- Born: 1945 (age 79–80)

Academic background
- Education: PhD, University of London MS, MD, McGill University
- Thesis: Organic brain damage and occupational solvent exposure (1991)

Academic work
- Institutions: University of Alberta University of Manchester

= Nicola Cherry =

Canadian occupational epidemiologist

Nicola Mary Cherry (born 1945) is a Canadian occupational epidemiologist. As a professor in the Department of Preventive Medicine at the University of Alberta, Cherry has studied the effects natural disasters and pandemics have had on the population and crisis workers. In 2012, she established the Foundation Course in Occupational Medicine for Community-Based Physicians.

==Early life and education==
Cherry was born in 1945 and earned her Master's degree and Medical degree from McGill University and her PhD from the University of London.

==Career==
After obtaining a PhD in occupational psychology from the University of London, Cherry travelled to the United Kingdom to work with the UK Medical Research Council and at the Institute for Occupational Health at the London School of Hygiene & Tropical Medicine. She also served as Director of the Centre of Occupational and Environmental Health at the University of Manchester. In this role, she led a study to the gauge the impact of Gulf War syndrome on 6000 veterans against 6000 control groups.

Upon returning to Canada, Cherry worked at the Provincial Research Institute for Health and Safety at Work and then at her alma mater McGill in their Department of Epidemiology, Biostatistics and Occupational Health. In 2012, she moved to Alberta and accepted a faculty position at the University of Alberta. In 2012, Cherry co-established the Foundation Course in Occupational Medicine for Community-Based Physicians with colleagues from the Department of Medicine. The online course was aimed at helping community-based physicians recognize problems as being occupational and how to best handle the injury or disease. She also led a study examining the accuracy of the guidelines from the National Institute for Clinical Excellence on men with infertility. Her research team interviewed 2,249 men from 14 fertility clinics which were then compared between 939 men who ejaculated low numbers of swimming sperm and a control group of 1,310 men. As a result, they found that many common lifestyle choices make little difference to male fertility. As a result of her academic accomplishments, Cherry received the 2014 Meritorious Service Award from the Occupational and Environmental Medical Association of Canada.

In response to the 2016 Fort McMurray wildfire, Cherry and her research team started tracking the health of firefighters assisting during the crisis. Using a mobile laboratory, she took samples of their blood, urine and breath with the goal of following up in three months to study the long-term impacts of the smoke. She found that firefighters were exposed to heavy amounts of polycyclic aromatic hydrocarbons (PAH) during the early days of the Fort McMurray fire, resulting in ongoing respiratory problems. Cherry suggested that showering and changing clothes more frequently would help reduce the amount of carcinogens exposed to firefighters.

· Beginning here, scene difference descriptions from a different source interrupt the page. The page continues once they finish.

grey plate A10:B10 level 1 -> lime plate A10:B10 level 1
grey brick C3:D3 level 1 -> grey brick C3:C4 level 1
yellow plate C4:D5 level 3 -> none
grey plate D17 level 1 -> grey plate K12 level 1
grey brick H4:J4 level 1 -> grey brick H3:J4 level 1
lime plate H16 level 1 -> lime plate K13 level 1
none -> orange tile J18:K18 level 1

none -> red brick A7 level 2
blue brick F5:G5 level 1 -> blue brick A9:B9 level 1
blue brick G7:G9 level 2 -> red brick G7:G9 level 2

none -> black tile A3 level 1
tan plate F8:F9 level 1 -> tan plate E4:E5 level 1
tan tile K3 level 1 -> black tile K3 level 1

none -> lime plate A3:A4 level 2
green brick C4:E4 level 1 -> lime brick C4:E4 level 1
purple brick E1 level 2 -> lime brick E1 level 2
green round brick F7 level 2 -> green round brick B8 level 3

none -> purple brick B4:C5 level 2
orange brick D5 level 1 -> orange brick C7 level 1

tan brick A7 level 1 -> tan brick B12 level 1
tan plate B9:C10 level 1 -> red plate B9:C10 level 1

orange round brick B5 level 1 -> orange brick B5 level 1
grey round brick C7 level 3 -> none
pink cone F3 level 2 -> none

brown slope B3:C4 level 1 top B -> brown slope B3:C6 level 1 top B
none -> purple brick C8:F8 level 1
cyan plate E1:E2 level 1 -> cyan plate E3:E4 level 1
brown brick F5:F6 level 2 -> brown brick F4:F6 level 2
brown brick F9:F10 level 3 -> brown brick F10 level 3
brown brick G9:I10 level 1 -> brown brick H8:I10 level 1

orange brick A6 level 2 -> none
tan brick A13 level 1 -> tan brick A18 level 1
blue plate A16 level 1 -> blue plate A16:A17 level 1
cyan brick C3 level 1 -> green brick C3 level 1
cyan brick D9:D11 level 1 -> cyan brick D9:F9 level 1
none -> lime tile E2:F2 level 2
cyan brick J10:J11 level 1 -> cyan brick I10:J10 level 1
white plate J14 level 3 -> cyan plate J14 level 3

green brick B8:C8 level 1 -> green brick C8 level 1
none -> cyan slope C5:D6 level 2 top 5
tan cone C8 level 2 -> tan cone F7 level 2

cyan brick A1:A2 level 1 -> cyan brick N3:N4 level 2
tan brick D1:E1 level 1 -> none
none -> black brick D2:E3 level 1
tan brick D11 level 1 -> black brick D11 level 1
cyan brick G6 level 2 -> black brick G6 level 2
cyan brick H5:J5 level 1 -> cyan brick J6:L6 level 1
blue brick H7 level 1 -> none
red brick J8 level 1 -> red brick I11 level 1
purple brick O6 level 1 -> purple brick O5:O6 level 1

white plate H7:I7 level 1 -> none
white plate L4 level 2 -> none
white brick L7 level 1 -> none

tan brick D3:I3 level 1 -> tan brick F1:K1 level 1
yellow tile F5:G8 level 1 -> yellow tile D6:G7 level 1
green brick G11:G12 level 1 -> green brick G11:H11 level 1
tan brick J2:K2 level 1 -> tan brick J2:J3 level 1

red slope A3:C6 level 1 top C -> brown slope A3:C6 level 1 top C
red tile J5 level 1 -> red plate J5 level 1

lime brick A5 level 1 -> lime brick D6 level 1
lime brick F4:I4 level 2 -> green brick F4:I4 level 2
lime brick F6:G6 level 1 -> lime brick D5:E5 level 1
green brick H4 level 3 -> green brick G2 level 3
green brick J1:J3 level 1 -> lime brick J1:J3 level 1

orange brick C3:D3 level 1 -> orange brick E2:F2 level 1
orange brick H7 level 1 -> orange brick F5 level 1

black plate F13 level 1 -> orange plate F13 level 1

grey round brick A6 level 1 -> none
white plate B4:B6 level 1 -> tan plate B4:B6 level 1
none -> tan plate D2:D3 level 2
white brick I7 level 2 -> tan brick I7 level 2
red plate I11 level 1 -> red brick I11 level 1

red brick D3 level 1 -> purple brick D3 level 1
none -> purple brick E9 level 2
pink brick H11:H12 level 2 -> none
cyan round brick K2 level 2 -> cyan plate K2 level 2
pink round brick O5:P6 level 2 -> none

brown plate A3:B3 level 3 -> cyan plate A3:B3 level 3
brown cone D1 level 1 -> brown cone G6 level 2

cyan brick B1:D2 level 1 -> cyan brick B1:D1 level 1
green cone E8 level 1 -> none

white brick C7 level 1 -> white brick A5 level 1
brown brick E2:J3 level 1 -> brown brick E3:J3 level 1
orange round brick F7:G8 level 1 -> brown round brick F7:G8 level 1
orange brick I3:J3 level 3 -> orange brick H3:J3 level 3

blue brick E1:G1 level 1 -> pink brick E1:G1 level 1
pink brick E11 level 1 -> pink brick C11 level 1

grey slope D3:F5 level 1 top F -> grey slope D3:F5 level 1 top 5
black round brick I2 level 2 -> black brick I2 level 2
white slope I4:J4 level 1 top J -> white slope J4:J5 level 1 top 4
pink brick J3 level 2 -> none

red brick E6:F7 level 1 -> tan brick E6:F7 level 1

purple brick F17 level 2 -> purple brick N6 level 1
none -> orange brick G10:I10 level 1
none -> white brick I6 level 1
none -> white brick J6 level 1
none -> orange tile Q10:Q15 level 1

During the COVID-19 pandemic in Canada, Cherry led a study similar to that of her Fort McMurray wildfire one in which she studied the relationship between personal protective equipment and physical health. In September, she received a $1 million grant from the Canadian government's Immunity Task Force to study the effects the pandemic had on the mental health of health care workers across Canada and their exposure to the virus. They conducted a three-phase study of over 5,000 health-care workers in Alberta, British Columbia, Ontario and Quebec, including physicians personal support workers and nurses and health-care aides. The aim of the study was to find out how many health-care workers have antibodies to the virus that causes COVID-19 and to identify workplace practices and supports that could reduce stress.